This Upanishad is only two pages long and often appears at the beginning of Upanishad collections. It has a poetic grandeur and a directness that makes it vital and alive. Gandhi said of this Upanishad:
“If all the Upanishads and all the other scriptures happened all of a sudden to be reduced to ashes, and if only the first verse in the Ishopanishad were left in the memory of the Hindus, Hinduism would live forever”.
In this Upanishad we learn that we must unite meditation and action. If we get lost in one or the other our life will be flat. Through materialism and being too invested in the world we lose touch with our inner life. Simultaneously, if we are too hypnotized by our own thoughts and feelings and lose touch with others, we will be lost. We must unite these inward and outward movements and so rise above them to the supreme reality of God. This Upanishad emphasises that God is both immanent AND transcendent. We must embrace both these aspects in order to go beyond duality.
Let’s look at a few verses of this Upanishad;
“The Lord is enshrined in the hearts of all.
The Lord is the supreme Reality.
Rejoice in him through renunciation.
Covet nothing. All belongs to the Lord”.
This is the first verse of the Isha Upnaishad, as mentioned by Ghandi above. In these few short lines we can feel this immense love and devotion to God. We understand that God is implanted in all of creation, is in the very heart of every being. We understand that renunciation leads to this state of rapture in God. In giving up the trinkets of the world we will be given the manna of heaven. We also understand the principle of nonattachment. Nothing is ours. This transient life is but a slideshow in the mind of God. God is supreme and all belongs to God. If we act with this knowledge we will quite naturally rejoice.
“The Self seems to move, but is ever still.
He seems far away, but is ever near.
He is within all, and he transcends all.”

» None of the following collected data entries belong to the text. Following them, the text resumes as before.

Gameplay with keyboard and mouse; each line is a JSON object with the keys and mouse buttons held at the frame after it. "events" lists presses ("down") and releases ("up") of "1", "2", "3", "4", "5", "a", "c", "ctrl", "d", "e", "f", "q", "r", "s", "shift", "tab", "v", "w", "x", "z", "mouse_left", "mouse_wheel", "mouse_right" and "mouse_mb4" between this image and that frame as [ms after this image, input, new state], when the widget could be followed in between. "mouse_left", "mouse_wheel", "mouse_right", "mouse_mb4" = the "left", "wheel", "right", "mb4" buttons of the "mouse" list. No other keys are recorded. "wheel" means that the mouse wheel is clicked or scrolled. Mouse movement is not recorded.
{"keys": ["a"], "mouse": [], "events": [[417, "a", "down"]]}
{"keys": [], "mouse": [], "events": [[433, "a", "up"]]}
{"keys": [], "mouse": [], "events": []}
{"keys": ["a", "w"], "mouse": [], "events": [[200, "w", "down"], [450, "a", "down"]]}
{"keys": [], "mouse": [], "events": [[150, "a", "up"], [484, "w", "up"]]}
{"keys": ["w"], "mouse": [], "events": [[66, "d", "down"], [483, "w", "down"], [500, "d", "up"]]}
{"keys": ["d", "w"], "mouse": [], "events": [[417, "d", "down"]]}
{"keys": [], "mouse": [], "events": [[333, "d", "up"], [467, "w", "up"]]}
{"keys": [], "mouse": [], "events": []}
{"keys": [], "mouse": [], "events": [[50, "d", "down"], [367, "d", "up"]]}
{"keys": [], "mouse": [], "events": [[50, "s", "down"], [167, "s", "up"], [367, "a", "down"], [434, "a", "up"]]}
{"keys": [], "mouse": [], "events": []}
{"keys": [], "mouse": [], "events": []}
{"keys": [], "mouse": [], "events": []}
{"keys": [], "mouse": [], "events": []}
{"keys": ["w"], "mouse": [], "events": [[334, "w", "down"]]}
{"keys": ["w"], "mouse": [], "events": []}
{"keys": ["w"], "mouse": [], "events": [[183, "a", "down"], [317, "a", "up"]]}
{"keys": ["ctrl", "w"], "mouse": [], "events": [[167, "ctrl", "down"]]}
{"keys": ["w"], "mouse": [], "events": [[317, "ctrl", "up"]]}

This short verse contains seeming paradoxes but points us to the reality of God and the Self, right here and now. What I take from this verse is that we have chosen to enter this dance of Maya and to become wrapped up in illusion. God is closer than our breath and we can touch him, right now, through stillness.
“The face of truth is hidden by your orb
Of gold, O sun. May you remove your orb
So that I, who adore the true, may see
The glory of truth. O nourishing sun,
Solitary traveler controller,
Source of life for all creatures, spread your light
And subdue your dazzling splendor
So that I may see your blessed Self
Even that very self am I!”
I love this verse because the rest of this Upanishad is very direct and clear, yet this verse uses some subtle imagery. It seems to be using the sun as a metaphor for God and implying that the brilliance of the sun (God) is so dazzling that we cannot see beyond its appearance to the truth.
“O god of fire, lead us by the good path
To eternal joy. You know all our deeds.
Deliver us from evil, we who bow
And pray again and again.”
This is the final verse of the Isha Upanishad. It equates God with the transformative element of fire, calling for us to be purified and delivered from evil. It tells us that nothing can be hidden from God and calls for us to offer ourselves in supplication to God not once, but again and again. Only through this continuous offering of ourselves to God will we be delivered from illusion and united with our Creator. We must choose the good path again and again in order to reach eternal joy (enlightenment and unity with God).